Setup S3 Authentication
This step will apply the provided AWS key and secret to the Spark Context to allow DataFrames the ability to read/write from S3. Authentication will be set for S3A and S3N protocols.
- accessKeyId - The API key to use when connecting.
- secretAccessKey - The API secret to use when connecting.
Write to Path
This step will write a given DataFrame to the provided path. Full parameter descriptions are listed below:
- dataFrame - A dataFrame to be written to S3.
- path - A S3 path where the data will be written. The bucket should be part of the path.
- accessKeyId - The API key to use when connecting.
- secretAccessKey - The API secret to use when connecting.
- options - Optional DataFrameWriterOptions object to configure the DataFrameWriter
Read From Path
This function will read a file from the provided path into a DataFrame. Full parameter descriptions are listed below:
- path - A S3 file path to read. The bucket should be part of the path.
- accessKeyId - The API key to use when connecting.
- secretAccessKey - The API secret to use when connecting.

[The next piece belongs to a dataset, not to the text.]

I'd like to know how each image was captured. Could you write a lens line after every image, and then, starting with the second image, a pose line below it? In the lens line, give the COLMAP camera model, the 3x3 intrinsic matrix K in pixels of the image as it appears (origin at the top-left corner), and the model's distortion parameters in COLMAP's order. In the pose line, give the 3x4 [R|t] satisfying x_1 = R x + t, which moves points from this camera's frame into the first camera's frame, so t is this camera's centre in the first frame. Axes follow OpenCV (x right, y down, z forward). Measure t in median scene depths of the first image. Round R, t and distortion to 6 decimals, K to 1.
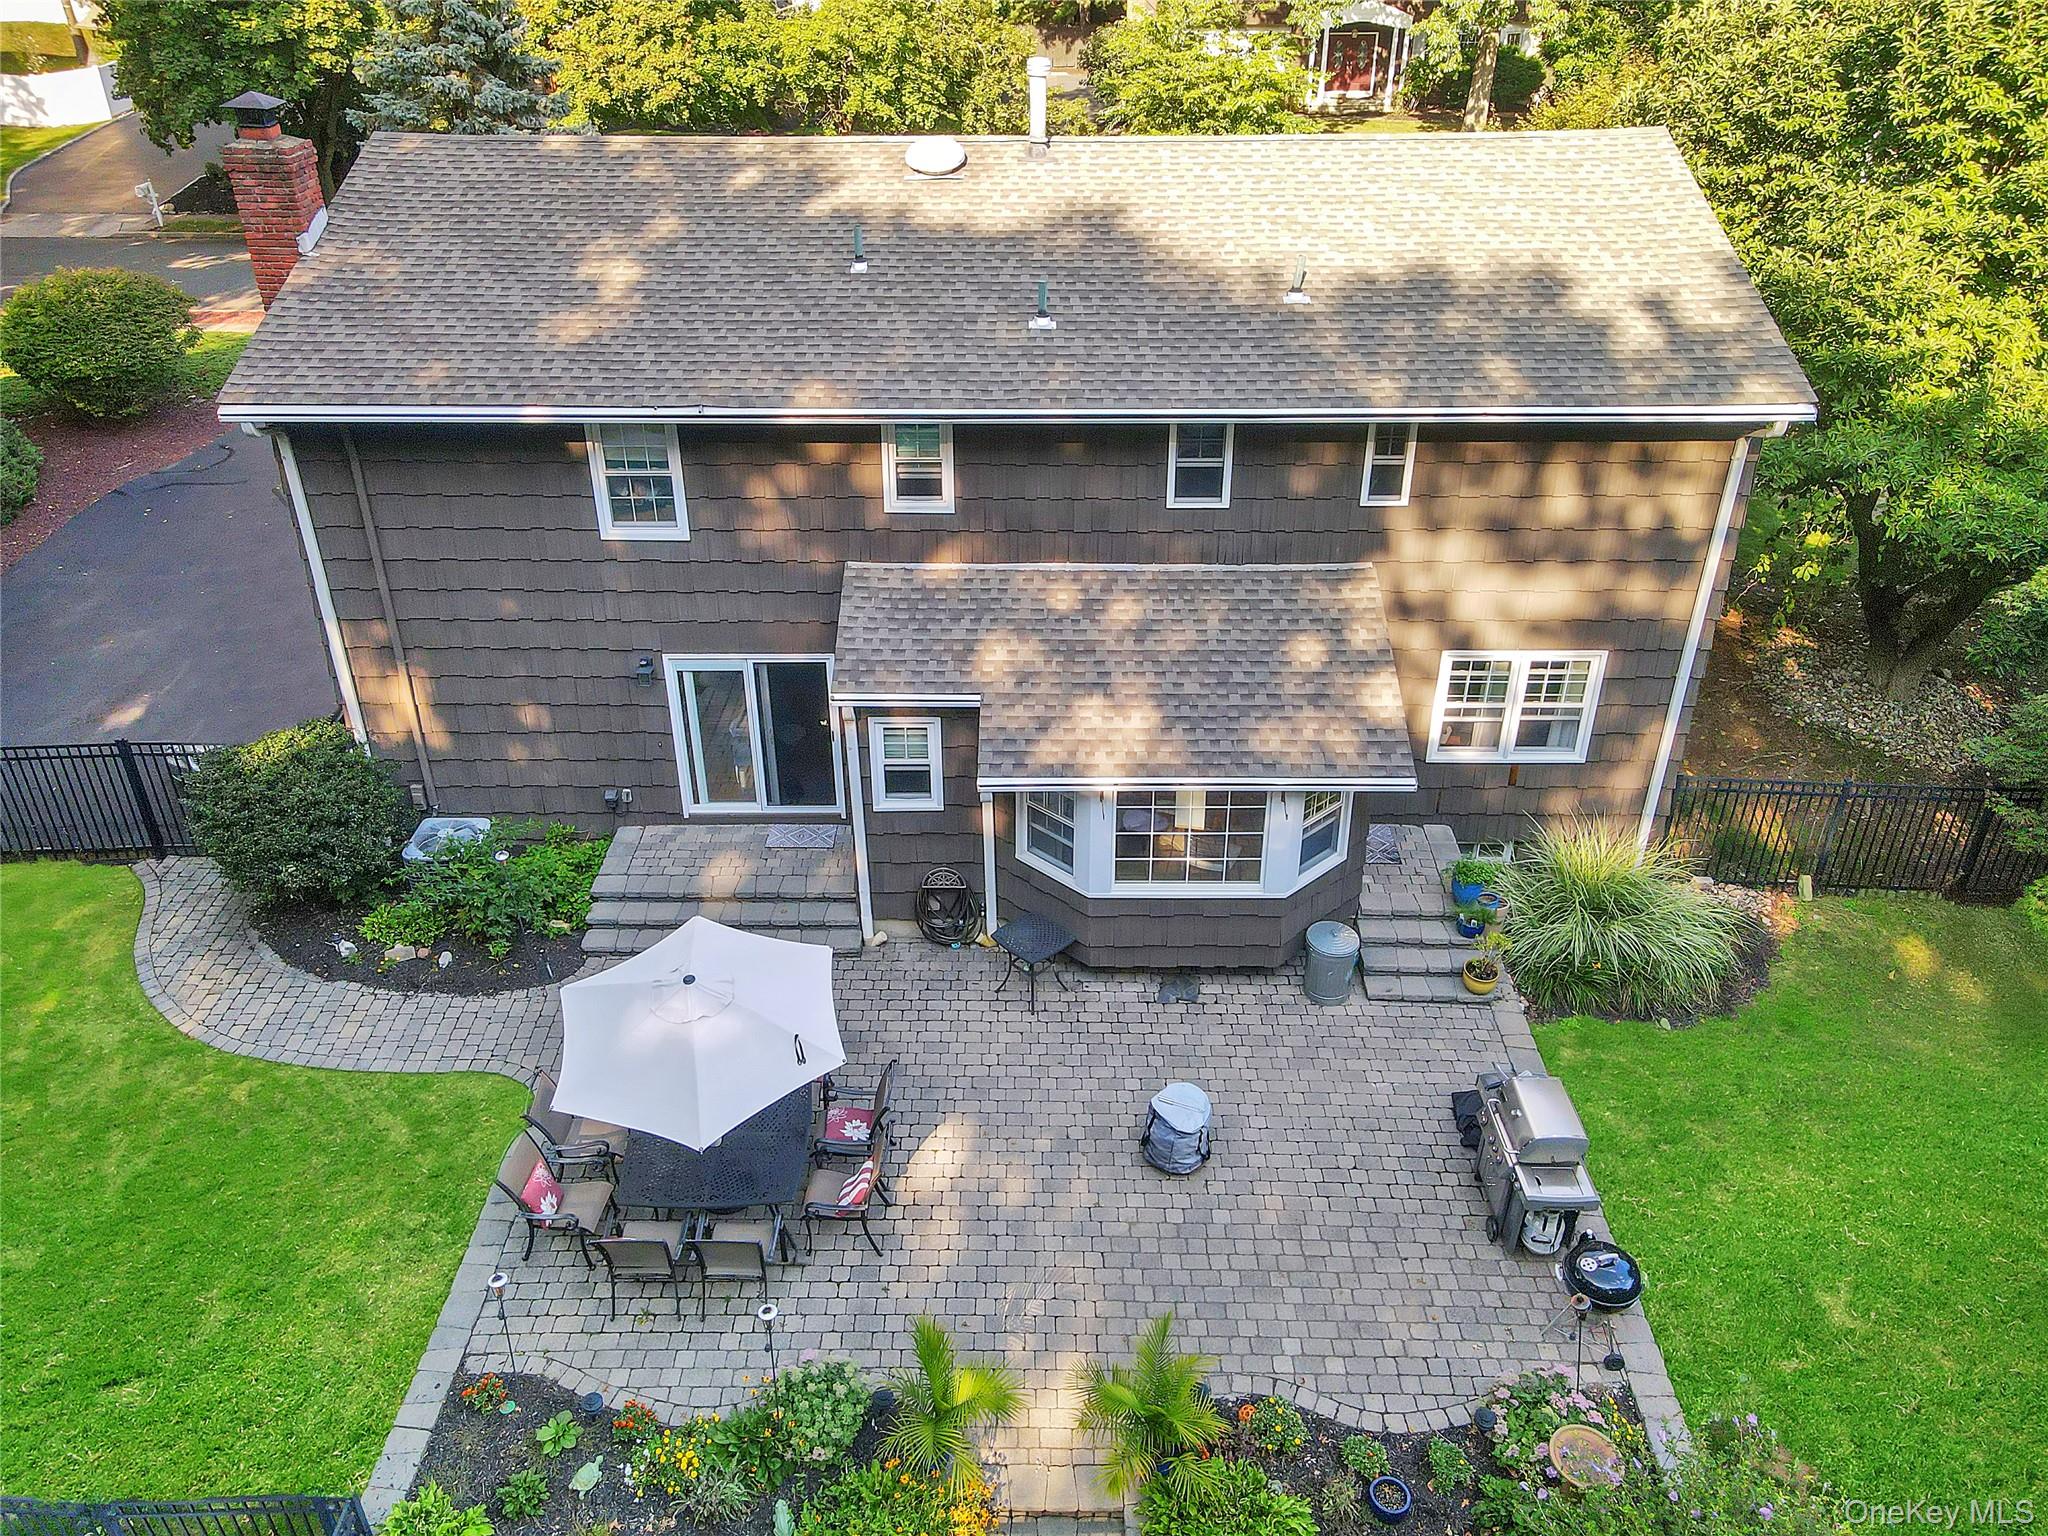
lens RADIAL K [[1508.7, 0, 1012.3], [0, 1508.7, 736.7], [0, 0, 1]] dist [0.006557, 0.004271]
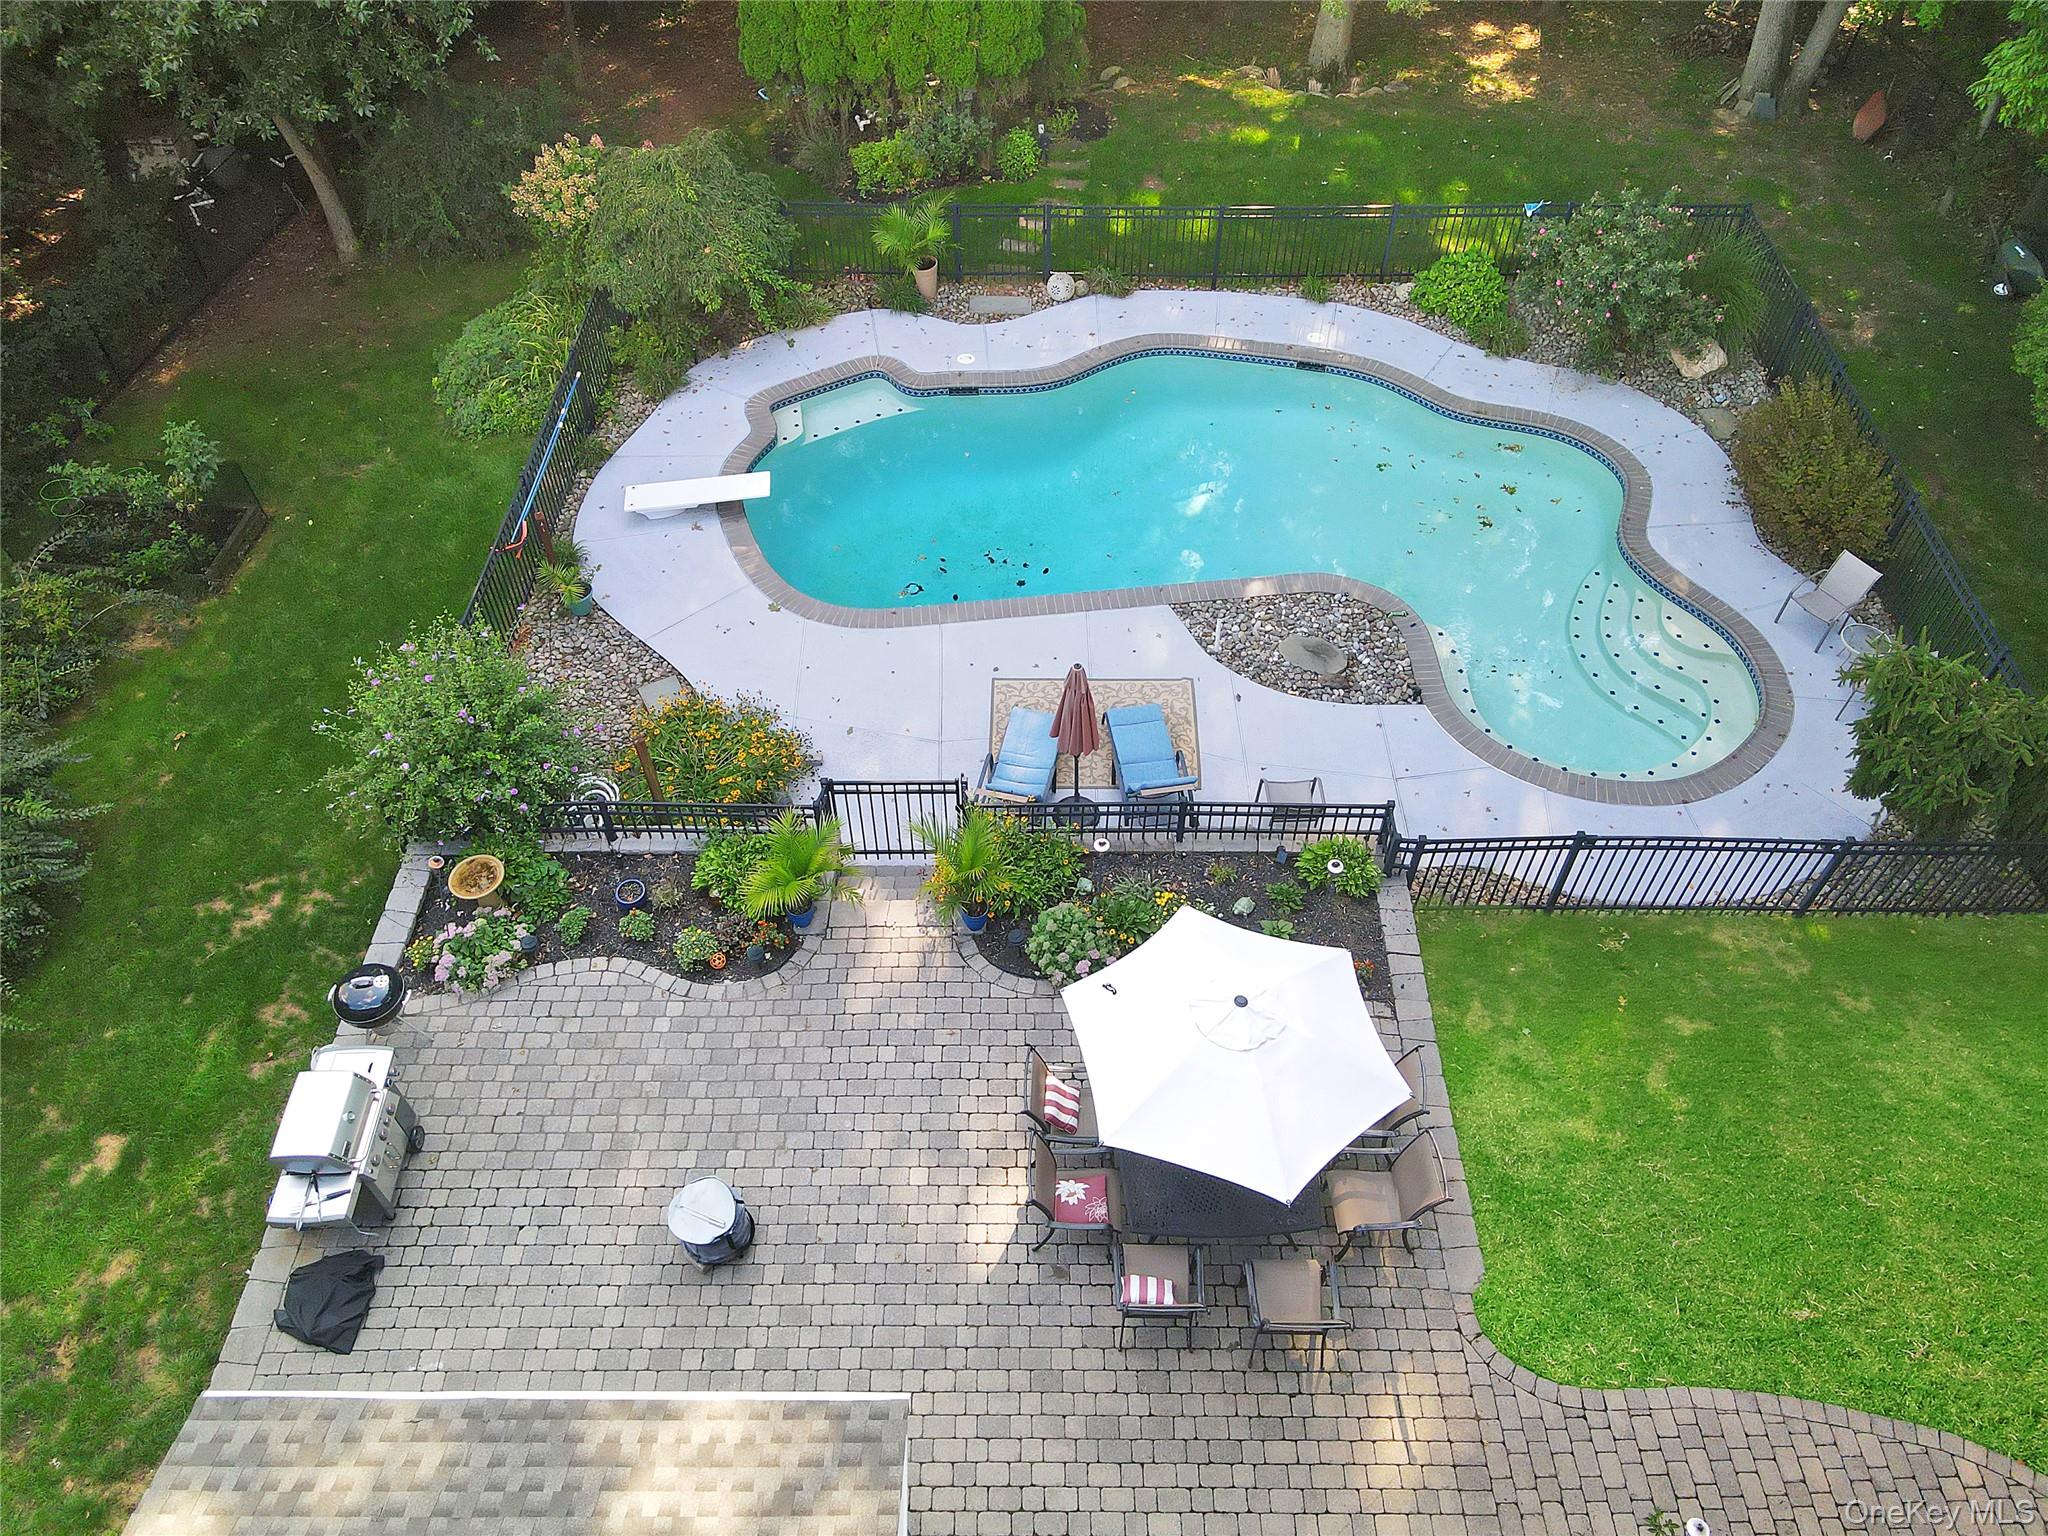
lens RADIAL K [[1508.7, 0, 1012.3], [0, 1508.7, 736.7], [0, 0, 1]] dist [0.006557, 0.004271]
pose [[-0.999916, 0.012945, -0.000812, -0.080955], [0.001153, 0.151003, 0.988533, -0.775132], [0.012919, 0.988448, -0.151006, 1.003238]]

- options - Optional DataFrameReaderOptions object to configure the DataFrameReader
Read From Paths
This function will read from each of the provided paths into a DataFrame. Full parameter descriptions are listed below:
- paths - A list of S3 file paths to read. The bucket should be part of each path.
- accessKeyId - The API key to use when connecting.
- secretAccessKey - The API secret to use when connecting.
- options - Optional DataFrameReaderOptions object to configure the DataFrameReader
Create FileManager
This function will create a FileManager implementation that is useful for interacting with the S3 file system.
- region - The AWS region to connect through.
- bucket - The S3 bucket being used.
- accessKeyId - The optional API key to use when connecting.
- secretAccessKey - The optional API secret to use when connecting.
Create FileManager With Existing Client
This function will create a FileManager implementation that is useful for interacting with the S3 file system. This call will use the provided client.
- s3Client - The existing AWS client to connect through.
- bucket - The S3 bucket being used.